[Data extracted from a collection]

++++++

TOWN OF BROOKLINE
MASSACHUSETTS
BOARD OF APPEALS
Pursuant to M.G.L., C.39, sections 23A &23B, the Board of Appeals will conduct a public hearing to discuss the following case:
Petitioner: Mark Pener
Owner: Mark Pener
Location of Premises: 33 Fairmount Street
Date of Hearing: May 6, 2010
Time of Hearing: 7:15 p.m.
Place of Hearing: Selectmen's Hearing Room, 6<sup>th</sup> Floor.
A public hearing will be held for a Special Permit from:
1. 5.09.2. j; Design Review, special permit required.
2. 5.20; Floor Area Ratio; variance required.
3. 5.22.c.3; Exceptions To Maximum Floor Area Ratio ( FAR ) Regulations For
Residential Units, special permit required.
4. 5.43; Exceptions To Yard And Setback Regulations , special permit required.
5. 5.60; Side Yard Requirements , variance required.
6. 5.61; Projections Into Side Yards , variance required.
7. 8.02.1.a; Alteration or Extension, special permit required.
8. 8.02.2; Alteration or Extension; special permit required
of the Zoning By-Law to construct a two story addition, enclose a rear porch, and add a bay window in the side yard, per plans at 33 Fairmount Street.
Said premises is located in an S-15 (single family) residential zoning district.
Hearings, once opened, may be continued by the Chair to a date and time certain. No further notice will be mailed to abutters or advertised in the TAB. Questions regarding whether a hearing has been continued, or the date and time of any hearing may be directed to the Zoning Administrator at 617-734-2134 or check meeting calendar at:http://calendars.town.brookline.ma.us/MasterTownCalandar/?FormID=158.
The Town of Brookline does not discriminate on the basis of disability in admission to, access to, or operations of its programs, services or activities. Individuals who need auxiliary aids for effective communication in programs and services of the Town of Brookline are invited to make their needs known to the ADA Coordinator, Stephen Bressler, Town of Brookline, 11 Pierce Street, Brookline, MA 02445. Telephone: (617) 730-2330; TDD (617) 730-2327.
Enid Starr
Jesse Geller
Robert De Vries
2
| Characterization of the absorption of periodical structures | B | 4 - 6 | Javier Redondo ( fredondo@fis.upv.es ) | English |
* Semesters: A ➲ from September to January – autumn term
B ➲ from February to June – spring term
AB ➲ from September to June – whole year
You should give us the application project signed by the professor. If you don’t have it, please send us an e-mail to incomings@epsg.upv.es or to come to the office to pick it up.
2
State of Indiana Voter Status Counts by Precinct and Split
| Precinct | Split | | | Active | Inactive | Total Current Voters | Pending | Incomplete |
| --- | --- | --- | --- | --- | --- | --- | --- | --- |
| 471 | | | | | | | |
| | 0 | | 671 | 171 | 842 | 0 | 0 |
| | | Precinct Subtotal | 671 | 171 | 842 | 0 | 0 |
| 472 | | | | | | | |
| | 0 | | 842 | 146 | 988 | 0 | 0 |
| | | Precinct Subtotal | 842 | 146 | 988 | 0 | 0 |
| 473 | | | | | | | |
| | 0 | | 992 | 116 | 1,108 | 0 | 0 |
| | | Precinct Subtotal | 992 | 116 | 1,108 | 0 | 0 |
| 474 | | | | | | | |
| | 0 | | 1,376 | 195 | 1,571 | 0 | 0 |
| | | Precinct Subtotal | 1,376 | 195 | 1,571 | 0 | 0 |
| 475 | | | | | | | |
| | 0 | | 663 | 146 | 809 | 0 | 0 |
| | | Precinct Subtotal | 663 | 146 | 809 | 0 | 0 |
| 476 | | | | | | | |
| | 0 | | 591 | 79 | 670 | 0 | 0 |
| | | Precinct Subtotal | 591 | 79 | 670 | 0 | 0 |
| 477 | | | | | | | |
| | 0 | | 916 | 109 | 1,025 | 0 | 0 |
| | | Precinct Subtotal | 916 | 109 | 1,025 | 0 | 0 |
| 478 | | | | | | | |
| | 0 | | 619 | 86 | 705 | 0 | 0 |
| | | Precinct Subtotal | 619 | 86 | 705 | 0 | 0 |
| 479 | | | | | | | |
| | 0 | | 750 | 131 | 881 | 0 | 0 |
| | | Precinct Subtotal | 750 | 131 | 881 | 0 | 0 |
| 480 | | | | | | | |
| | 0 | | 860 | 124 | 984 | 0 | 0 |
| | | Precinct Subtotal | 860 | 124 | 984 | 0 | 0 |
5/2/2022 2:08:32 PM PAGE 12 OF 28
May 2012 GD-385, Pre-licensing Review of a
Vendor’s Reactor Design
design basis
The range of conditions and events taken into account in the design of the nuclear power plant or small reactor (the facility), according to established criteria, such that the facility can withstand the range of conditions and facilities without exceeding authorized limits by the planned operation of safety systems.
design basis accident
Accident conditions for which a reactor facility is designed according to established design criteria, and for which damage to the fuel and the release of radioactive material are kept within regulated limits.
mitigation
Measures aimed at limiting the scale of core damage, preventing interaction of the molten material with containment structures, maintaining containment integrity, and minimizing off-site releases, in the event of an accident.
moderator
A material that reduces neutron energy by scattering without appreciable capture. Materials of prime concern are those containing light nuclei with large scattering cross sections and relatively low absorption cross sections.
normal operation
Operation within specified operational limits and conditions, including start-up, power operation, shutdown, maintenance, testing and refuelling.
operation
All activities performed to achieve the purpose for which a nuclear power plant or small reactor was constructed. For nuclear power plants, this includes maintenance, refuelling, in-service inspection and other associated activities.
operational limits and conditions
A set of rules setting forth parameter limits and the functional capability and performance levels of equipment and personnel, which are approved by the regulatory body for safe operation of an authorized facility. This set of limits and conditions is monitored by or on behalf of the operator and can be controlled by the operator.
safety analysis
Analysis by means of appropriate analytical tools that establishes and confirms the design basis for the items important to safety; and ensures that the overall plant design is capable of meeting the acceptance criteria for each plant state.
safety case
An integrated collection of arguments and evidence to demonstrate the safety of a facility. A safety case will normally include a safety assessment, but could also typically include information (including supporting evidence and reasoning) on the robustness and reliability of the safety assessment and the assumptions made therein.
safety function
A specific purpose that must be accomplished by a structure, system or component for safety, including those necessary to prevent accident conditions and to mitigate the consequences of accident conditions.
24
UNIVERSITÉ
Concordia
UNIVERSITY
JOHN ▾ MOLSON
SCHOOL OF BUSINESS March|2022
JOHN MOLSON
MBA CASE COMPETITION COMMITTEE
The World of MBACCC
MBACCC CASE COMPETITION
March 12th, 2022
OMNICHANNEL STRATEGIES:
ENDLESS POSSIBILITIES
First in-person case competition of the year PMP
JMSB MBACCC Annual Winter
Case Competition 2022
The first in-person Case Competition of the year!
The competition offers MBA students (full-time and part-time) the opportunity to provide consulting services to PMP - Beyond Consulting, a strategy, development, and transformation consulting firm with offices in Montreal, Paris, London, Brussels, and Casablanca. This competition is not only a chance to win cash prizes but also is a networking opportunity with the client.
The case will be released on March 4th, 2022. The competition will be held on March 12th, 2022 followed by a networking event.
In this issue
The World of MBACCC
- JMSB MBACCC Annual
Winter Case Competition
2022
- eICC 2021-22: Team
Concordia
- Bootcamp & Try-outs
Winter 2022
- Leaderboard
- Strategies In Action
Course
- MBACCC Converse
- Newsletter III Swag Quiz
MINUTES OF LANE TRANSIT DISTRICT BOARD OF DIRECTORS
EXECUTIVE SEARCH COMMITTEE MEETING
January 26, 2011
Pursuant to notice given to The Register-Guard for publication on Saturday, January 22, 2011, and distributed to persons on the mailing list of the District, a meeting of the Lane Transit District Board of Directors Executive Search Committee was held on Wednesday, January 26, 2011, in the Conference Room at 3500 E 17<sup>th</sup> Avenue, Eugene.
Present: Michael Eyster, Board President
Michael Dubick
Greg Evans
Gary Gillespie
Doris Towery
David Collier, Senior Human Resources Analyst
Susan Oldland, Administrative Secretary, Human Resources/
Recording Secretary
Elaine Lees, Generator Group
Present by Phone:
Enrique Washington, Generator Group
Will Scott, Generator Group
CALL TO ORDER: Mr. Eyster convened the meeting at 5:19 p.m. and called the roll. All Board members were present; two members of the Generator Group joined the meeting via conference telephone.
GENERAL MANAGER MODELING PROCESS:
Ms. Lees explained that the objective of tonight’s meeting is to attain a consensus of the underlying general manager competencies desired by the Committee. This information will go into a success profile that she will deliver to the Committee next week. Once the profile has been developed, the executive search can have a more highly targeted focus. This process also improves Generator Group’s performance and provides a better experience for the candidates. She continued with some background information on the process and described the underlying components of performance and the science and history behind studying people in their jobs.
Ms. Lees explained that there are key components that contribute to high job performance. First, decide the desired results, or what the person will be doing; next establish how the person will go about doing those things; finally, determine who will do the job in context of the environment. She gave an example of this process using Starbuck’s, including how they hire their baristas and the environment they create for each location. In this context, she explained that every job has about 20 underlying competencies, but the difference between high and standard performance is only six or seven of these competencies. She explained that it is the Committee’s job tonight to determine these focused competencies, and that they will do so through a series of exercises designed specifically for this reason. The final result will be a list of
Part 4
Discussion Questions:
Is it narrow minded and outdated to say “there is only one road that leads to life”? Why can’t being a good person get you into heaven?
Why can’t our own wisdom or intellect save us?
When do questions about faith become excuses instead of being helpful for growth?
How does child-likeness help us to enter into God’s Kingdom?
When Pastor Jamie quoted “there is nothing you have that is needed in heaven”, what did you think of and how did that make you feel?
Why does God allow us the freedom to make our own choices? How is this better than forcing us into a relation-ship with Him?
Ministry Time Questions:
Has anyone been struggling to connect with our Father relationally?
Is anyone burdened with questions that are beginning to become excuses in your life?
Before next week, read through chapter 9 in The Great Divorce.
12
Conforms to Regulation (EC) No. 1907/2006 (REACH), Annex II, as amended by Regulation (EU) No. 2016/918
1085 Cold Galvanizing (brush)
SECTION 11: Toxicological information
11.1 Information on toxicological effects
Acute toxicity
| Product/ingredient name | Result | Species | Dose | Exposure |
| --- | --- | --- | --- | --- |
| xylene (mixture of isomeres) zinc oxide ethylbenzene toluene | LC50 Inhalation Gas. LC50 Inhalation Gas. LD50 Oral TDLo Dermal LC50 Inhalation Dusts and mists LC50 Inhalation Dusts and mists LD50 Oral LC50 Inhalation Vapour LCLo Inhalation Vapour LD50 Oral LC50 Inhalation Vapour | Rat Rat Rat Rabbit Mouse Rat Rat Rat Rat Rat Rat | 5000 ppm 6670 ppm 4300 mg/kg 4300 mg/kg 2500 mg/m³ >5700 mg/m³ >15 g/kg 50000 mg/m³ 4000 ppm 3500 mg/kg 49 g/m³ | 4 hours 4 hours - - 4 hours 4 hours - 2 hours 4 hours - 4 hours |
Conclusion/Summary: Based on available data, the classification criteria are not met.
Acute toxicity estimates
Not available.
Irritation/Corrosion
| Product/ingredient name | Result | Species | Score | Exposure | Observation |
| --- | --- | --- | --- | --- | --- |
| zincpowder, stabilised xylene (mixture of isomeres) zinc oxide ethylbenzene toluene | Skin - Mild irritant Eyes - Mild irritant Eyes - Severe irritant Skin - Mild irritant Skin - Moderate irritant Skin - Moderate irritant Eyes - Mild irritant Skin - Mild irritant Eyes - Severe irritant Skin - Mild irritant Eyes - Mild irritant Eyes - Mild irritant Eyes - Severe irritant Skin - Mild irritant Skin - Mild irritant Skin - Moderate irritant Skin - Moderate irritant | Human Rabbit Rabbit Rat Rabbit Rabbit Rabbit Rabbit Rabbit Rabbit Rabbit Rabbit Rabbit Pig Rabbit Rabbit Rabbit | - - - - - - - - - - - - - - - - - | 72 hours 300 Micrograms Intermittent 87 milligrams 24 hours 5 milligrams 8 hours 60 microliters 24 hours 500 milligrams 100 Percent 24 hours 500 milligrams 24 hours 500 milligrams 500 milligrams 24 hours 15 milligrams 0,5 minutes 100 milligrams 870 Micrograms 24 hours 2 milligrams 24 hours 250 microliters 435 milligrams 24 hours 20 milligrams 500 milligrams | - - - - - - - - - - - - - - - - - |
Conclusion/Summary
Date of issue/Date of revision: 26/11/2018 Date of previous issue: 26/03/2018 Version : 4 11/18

++++++

(Task to carry out): Copy all the lines from the data above that hold the word "being".

(Finished exercise):
Is it narrow minded and outdated to say “there is only one road that leads to life”? Why can’t being a good person get you into heaven?
When do questions about faith become excuses instead of being helpful for growth?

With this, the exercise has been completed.